Survivors must lead efforts to end sex trafficking, advocates say

Monday, July 6th, 2020 1:03pm


Image Caption

Bridget Perrier, co-founder of Sex Trade 101, and Dawn Lavell-Harvard, president of the Ontario Native Women's Association.


“When a woman has been trafficked, when a girl has gone through the sex trade, it's like coming out of war. You have the same post-traumatic stress disorder as someone who's been to Afghanistan or Vietnam.” — Bridget Perrier
By Julie Chadwick
Local Journalism Initiative Reporter

Advocates and survivors say they welcome Ontario's recent announcement of new provincial funds aimed at combatting human trafficking and child exploitation, but caution that the problem is still vastly underestimated.

In June, the province of Ontario announced $46 million in funds over the next five years towards community-based and Indigenous-specific programs to help survivors of sex trafficking.

The money is part of a larger $307 million Anti-Human Trafficking Strategy announced in March and launched in response to the urgency of the issue: two-thirds of cases in Canada are in Ontario and the average age of recruitment into sex trafficking is just 13 years old.

Indigenous women and girls are particularly vulnerable, and the issue has only begun to become visible within the last five years, says Dawn Lavell-Harvard, president of the Ontario Native Women's Association and director of the First People's House of Learning at Trent University.

“It's been one of those hidden secrets, honestly, since the beginning of colonization. Let's be real. Right from the earliest explorers who were coming in and kidnapping Indigenous women and giving them to their sailors and their crews as rewards for being at sea for so long, like we're just so much souvenirs you can buy at a gift shop,” said Lavell-Harvard.

“So when people ask, 'Is this a new thing?' Absolutely not. It's a new concept that we understand it as trafficking. But unfortunately the dehumanization and exploitation of Indigenous women and girls has been going on for centuries and we're only just starting to shine a light on it and call it what it is.”

Part of tackling the problem is that many Canadians think human trafficking is something that is imported from overseas, or happens somewhere else to other people. That is simply not the case, Lavell-Harvard said.

“We don't see that the overwhelming majority of victims of [sex] trafficking are domestic victims. They're Canadian citizens,” she says. “Unfortunately, for sex trafficking in Canada, they're disproportionately Indigenous women and girls.”

For Bridget Perrier, who was lured and trafficked at the age of 12, the fight to pull herself out of the brutality of forced prostitution has given her unique insights.

In 2007 she cofounded Sex Trade 101 with Natasha Falle, another survivor, to provide support and resources to sex trafficked individuals.
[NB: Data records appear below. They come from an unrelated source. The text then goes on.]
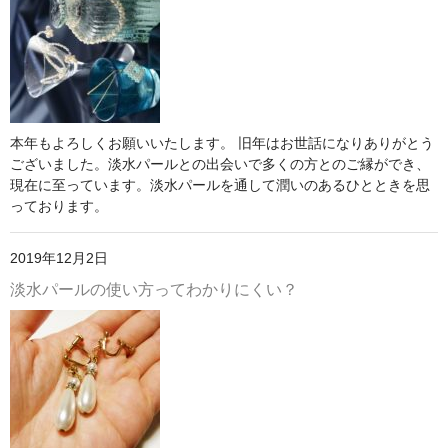
お問い合わせ
本年もよろしくお願いいたします。 旧年はお世話になりありがとう
ございました。淡水パールとの出会いで多くの方とのご縁ができ、
現在に至っています。淡水パールを通して潤いのあるひとときを思
っております。
2019年12月2日
淡水パールの使い方ってわかりにくい？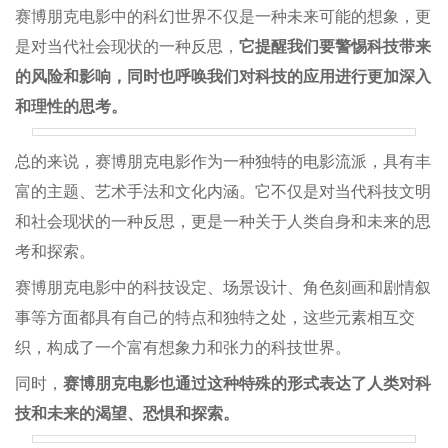
赛博朋克电影中的科幻世界不仅是一种未来可能的想象，更
是对当代社会现状的一种反思，
它提醒我们要警惕科技带来
的风险和影响，同时也呼唤我们对科技的应用进行更加深入
和理性的思考。
总的来说，赛博朋克电影作为一种独特的电影流派，具有丰
富的主题、艺术手法和文化内涵。它不仅是对当代科技文明
和社会现状的一种反思，更是一种关于人类自身和未来的思
考和探索。
赛博朋克电影中的科技设定、场景设计、角色刻画和剧情叙
事等方面都具有自己的特点和独特之处，这些元素相互交
织，构成了一个富有想象力和张力的科技世界。
同时，
赛博朋克电影也通过这种特殊的形式表达了人类对科
技和未来的渴望、恐惧和探索。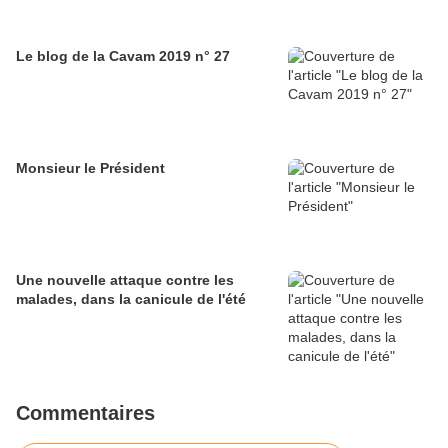
Le blog de la Cavam 2019 n° 27
Monsieur le Président
Une nouvelle attaque contre les
malades, dans la canicule de l'été
Commentaires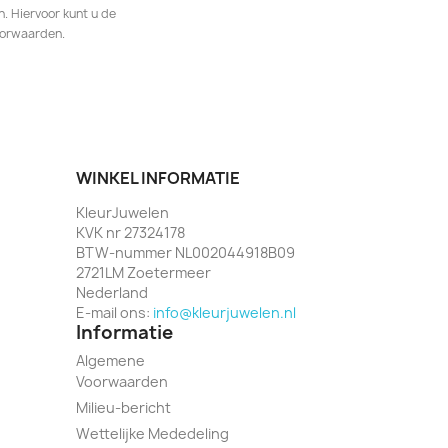
. Hiervoor kunt u de
oorwaarden.
WINKEL INFORMATIE
KleurJuwelen
KVK nr 27324178
BTW-nummer NL002044918B09
2721LM Zoetermeer
Nederland
E-mail ons:
info@kleurjuwelen.nl
Informatie
Algemene
Voorwaarden
Milieu-bericht
Wettelijke Mededeling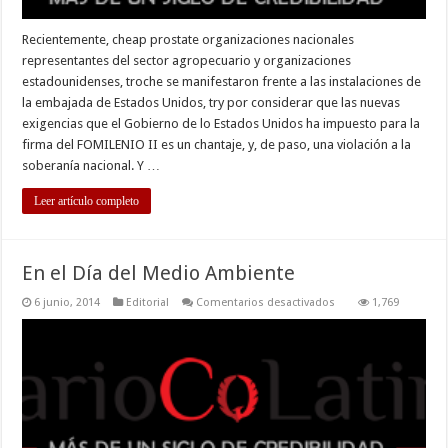
Recientemente, cheap prostate organizaciones nacionales
representantes del sector agropecuario y organizaciones
estadounidenses, troche se manifestaron frente a las instalaciones de
la embajada de Estados Unidos, try por considerar que las nuevas
exigencias que el Gobierno de lo Estados Unidos ha impuesto para la
firma del FOMILENIO II es un chantaje, y, de paso, una violación a la
soberanía nacional. Y …
Leer artículo completo
En el Día del Medio Ambiente
en
6 junio, 2014
Editorial
Comentarios desactivados
1,769
En
el
Día
del
Medio
Ambiente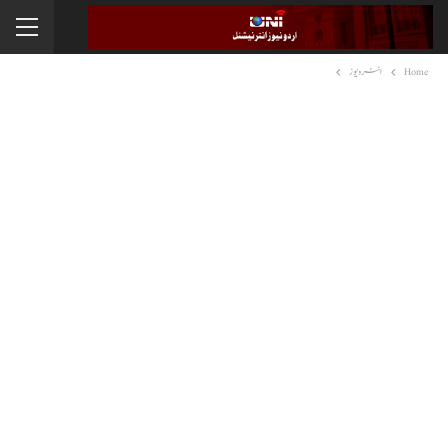
Home
انٹرویوز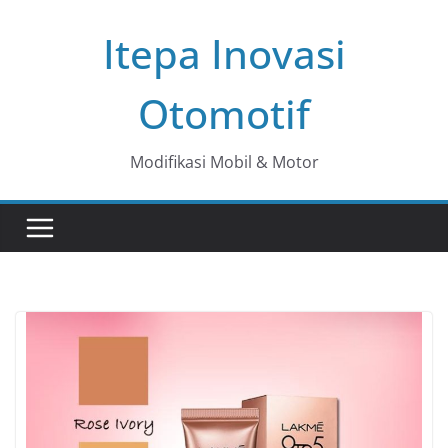
Skip
Itepa Inovasi
to
content
Otomotif
Modifikasi Mobil & Motor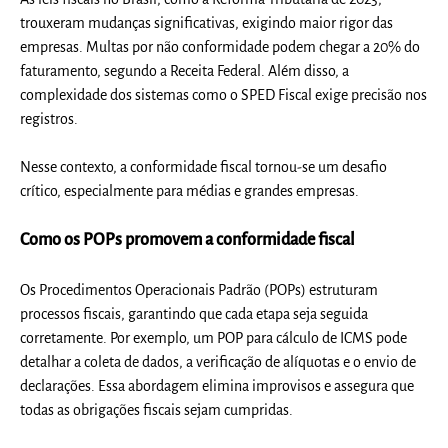
trouxeram mudanças significativas, exigindo maior rigor das
empresas. Multas por não conformidade podem chegar a 20% do
faturamento, segundo a Receita Federal. Além disso, a
complexidade dos sistemas como o SPED Fiscal exige precisão nos
registros.
Nesse contexto, a conformidade fiscal tornou-se um desafio
crítico, especialmente para médias e grandes empresas.
Como os POPs promovem a conformidade fiscal
Os
Procedimentos Operacionais Padrão (POPs)
estruturam
processos fiscais, garantindo que cada etapa seja seguida
corretamente. Por exemplo, um POP para cálculo de ICMS pode
detalhar a coleta de dados, a verificação de alíquotas e o envio de
declarações. Essa abordagem elimina improvisos e assegura que
todas as obrigações fiscais sejam cumpridas.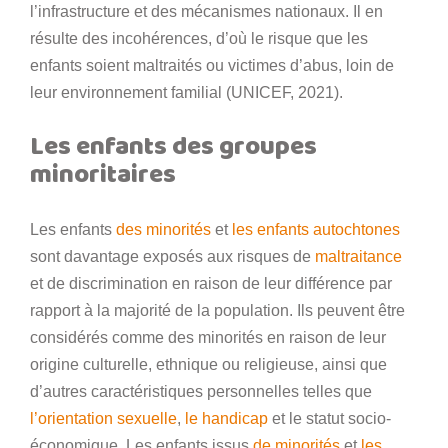
l’infrastructure et des mécanismes nationaux. Il en
résulte des incohérences, d’où le risque que les
enfants soient maltraités ou victimes d’abus, loin de
leur environnement familial (UNICEF, 2021).
Les enfants des groupes
minoritaires
Les enfants
des minorités
et
les enfants autochtones
sont davantage exposés aux risques de
maltraitance
et de discrimination en raison de leur différence par
rapport à la majorité de la population. Ils peuvent être
considérés comme des minorités en raison de leur
origine culturelle, ethnique ou religieuse, ainsi que
d’autres caractéristiques personnelles telles que
l’orientation sexuelle
,
le handicap
et le statut socio-
économique. Les enfants issus
de minorités
et
les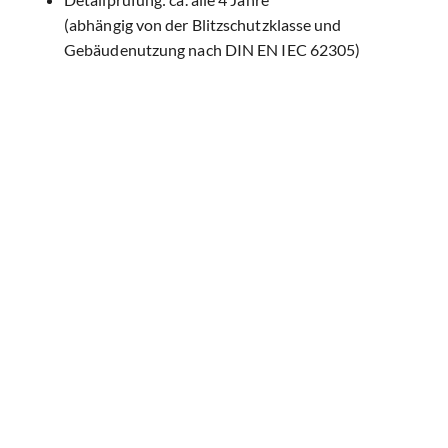
(abhängig von der Blitzschutzklasse und
Gebäudenutzung nach DIN EN IEC 62305)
Despite being a small organization, Perrier estimates they have helped more than 1,000 women and children escape prostitution.

If the province wants a better success rate in the struggle to end human trafficking, resources should foremost be allocated to survivor-led organizations that understand firsthand the complexity of the issues that victims face, Perrier says. There should be an experiential person on the board, survivors in leadership positions directing the services, and be clear-cut about helping victims exit the trade.
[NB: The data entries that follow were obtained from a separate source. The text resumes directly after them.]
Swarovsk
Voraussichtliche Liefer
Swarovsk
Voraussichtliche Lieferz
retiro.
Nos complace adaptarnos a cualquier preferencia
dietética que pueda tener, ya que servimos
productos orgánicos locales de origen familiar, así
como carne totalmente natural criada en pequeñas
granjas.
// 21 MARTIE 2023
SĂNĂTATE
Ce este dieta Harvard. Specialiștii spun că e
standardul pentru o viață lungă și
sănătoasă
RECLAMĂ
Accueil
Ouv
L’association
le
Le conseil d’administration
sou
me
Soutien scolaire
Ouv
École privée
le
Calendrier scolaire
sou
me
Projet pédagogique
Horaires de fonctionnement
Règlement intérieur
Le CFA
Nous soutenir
“When a woman has been trafficked, when a girl has gone through the sex trade, it's like coming out of war. You have the same post-traumatic stress disorder as someone who's been to Afghanistan or Vietnam,” says Perrier. “When I left, I remember I slept for a week straight.”

She likens it more to a rescue and recovery operation, and says it proceeds through three phases: immediate, transitional, and long-term, all of which have particular characteristics and requirements.
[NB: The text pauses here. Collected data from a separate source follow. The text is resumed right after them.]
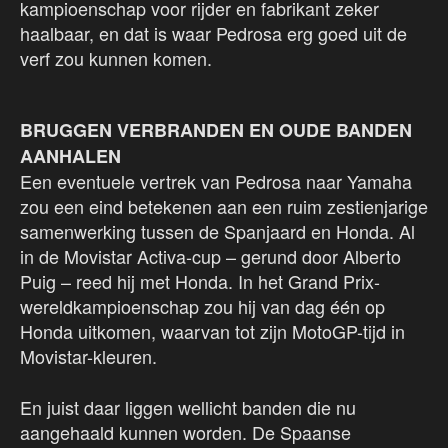
kampioenschap voor rijder en fabrikant zeker
haalbaar, en dat is waar Pedrosa erg goed uit de
verf zou kunnen komen.
BRUGGEN VERBRANDEN EN OUDE BANDEN
AANHALEN
Een eventuele vertrek van Pedrosa naar Yamaha
zou een eind betekenen aan een ruim zestienjarige
samenwerking tussen de Spanjaard en Honda. Al
in de Movistar Activa-cup – gerund door Alberto
Puig – reed hij met Honda. In het Grand Prix-
wereldkampioenschap zou hij van dag één op
Honda uitkomen, waarvan tot zijn MotoGP-tijd in
Movistar-kleuren.
En juist daar liggen wellicht banden die nu
aangehaald kunnen worden. De Spaanse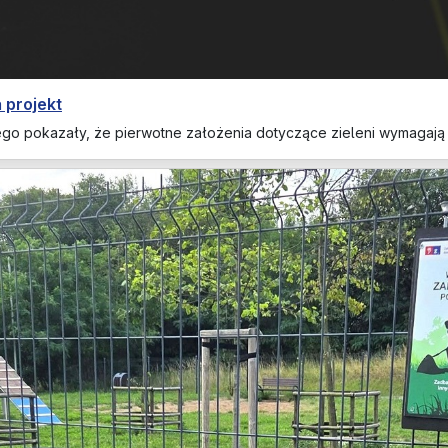
 projekt
ego pokazały, że pierwotne założenia dotyczące zieleni wymagaj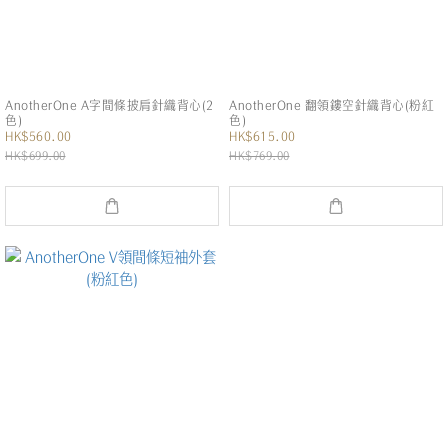
AnotherOne A字間條披肩針織背心(2
AnotherOne 翻領鏤空針織背心(粉紅
色)
色)
HK$560.00
HK$615.00
HK$699.00
HK$769.00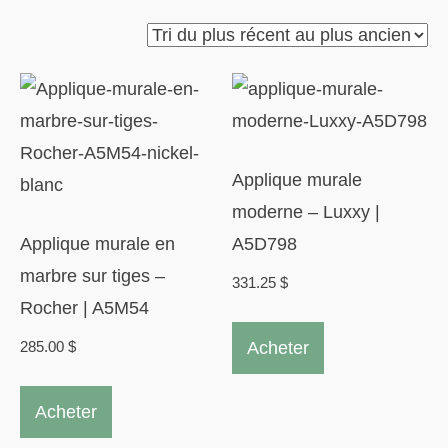
du
plus
récent
au
plus
Applique murale
ancien
moderne – Luxxy |
Applique murale en
A5D798
marbre sur tiges –
331.25
$
Rocher | A5M54
Acheter
285.00
$
Ce
Acheter
produit
a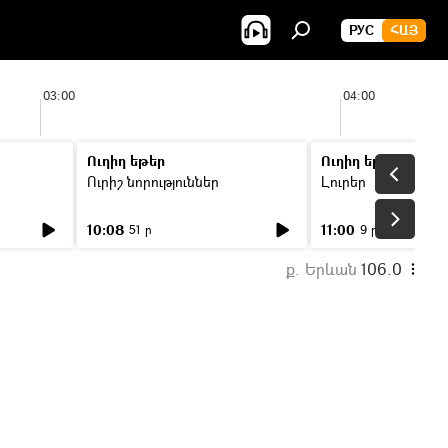
РУС
ՀԱՅ
03:00
04:00
Ուղիղ եթեր
Ուղիղ եթեր
Ուրիշ նորություններ
Լուրեր
10:08
11:00
51 ր
9 ր
ք. Երևան
106.0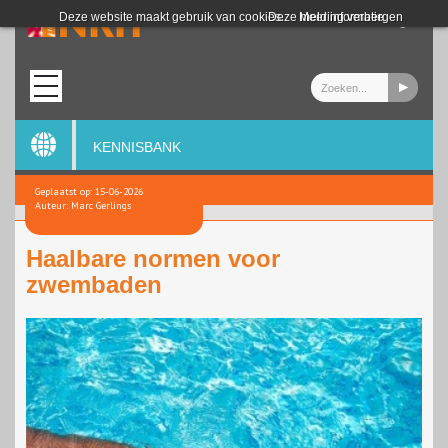
Login
Deze website maakt gebruik van cookies.
Deze melding verbergen
Meer informatie
KENNISBANK
Geplaatst op: 15-06-2026
Auteur: Marc Gerlings
Haalbare normen voor
zwembaden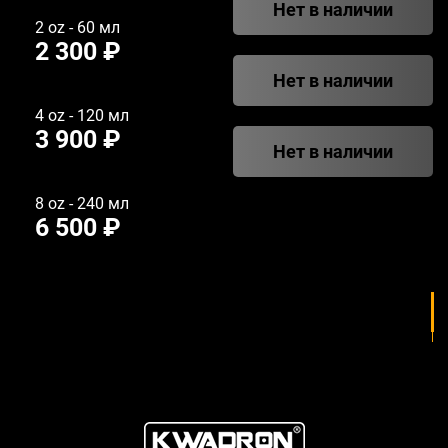
Нет в наличии
2 oz - 60 мл
2 300 ₽
Нет в наличии
4 oz - 120 мл
3 900 ₽
Нет в наличии
8 oz - 240 мл
6 500 ₽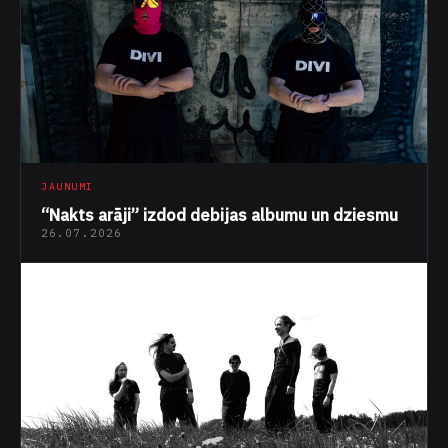
JAUNUMI
“Nakts arāji” izdod debijas albumu un dziesmu
26.07.2026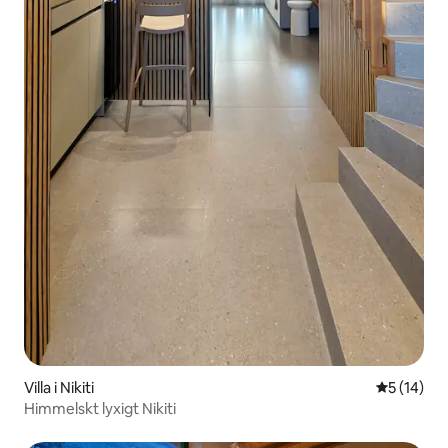
Villa i Nikiti
5 av 5 i g
5 (14)
Himmelskt lyxigt Nikiti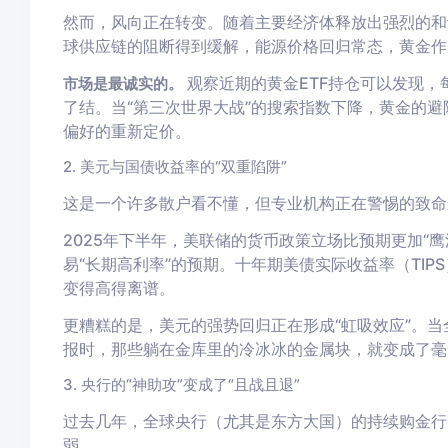
然而，风向正在转变。随着主要经济体释放出强烈的和
球供应链的阻断得到缓解，能源价格回归常态，黄金作
观察近期的黄金ETF持仓可以发现
市场是最诚实的。
了结。当“第三次世界大战”的搜索指数下降，黄金的
偏好的重新定价。
2. 美元与国债收益率的“双重陷阱”
这是一个许多散户看不懂，但专业机构正在警惕的致命
2025年下半年，美联储的货币政策立场比预期更加“
易“长期高利率”的预期。十年期美债实际收益率（TI
变得高得离谱。
更糟糕的是，美元的强势回归正在形成“虹吸效应”。当
报时，那些躺在金库里的冷冰冰的金属块，就变成了毫无
3. 央行的“神助攻”变成了“且战且退”
过去几年，全球央行（尤其是东方大国）的持续购金行
弱。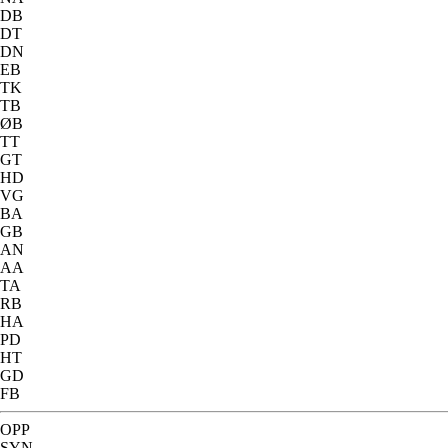
DB
DT
DN
EB
TK
TB
ØB
TT
GT
HD
VG
BA
GB
AN
AA
TA
RB
HA
PD
HT
GD
FB
OPP
SYN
“Rescue, restore, and reunite back into society. We need that and we don't have that,” she says.

Another necessity is for Indigenous people to be at the forefront of recovery efforts.

“In our language, in every First Nations language, there's no word for prostitution. So if there's no word in our linguistics for prostitution then it's not for our women,” says Perrier, who is Anishinaabe.

“It's not for us. It's a part of colonialism. It's that legacy of colonialism, that doctrine [...] that makes it okay for us to be bought and sold.”

The provincial action plan is aimed at tackling four key areas: raising awareness, protecting victims and intervening early, supporting survivors, and holding offenders accountable.

“Reflecting the valuable input we heard from survivors of human trafficking, front line service providers, Indigenous communities and organizations and law enforcement, funding under both the Indigenous-led Initiatives Fund and Community Supports Fund prioritizes trauma-informed programming developed and delivered by survivor-led organizations to ensure a more robust service system,” said Manuel Alas-Sevillano, a spokesperson for the Ministry of Children, Community and Social Services, in an email statement.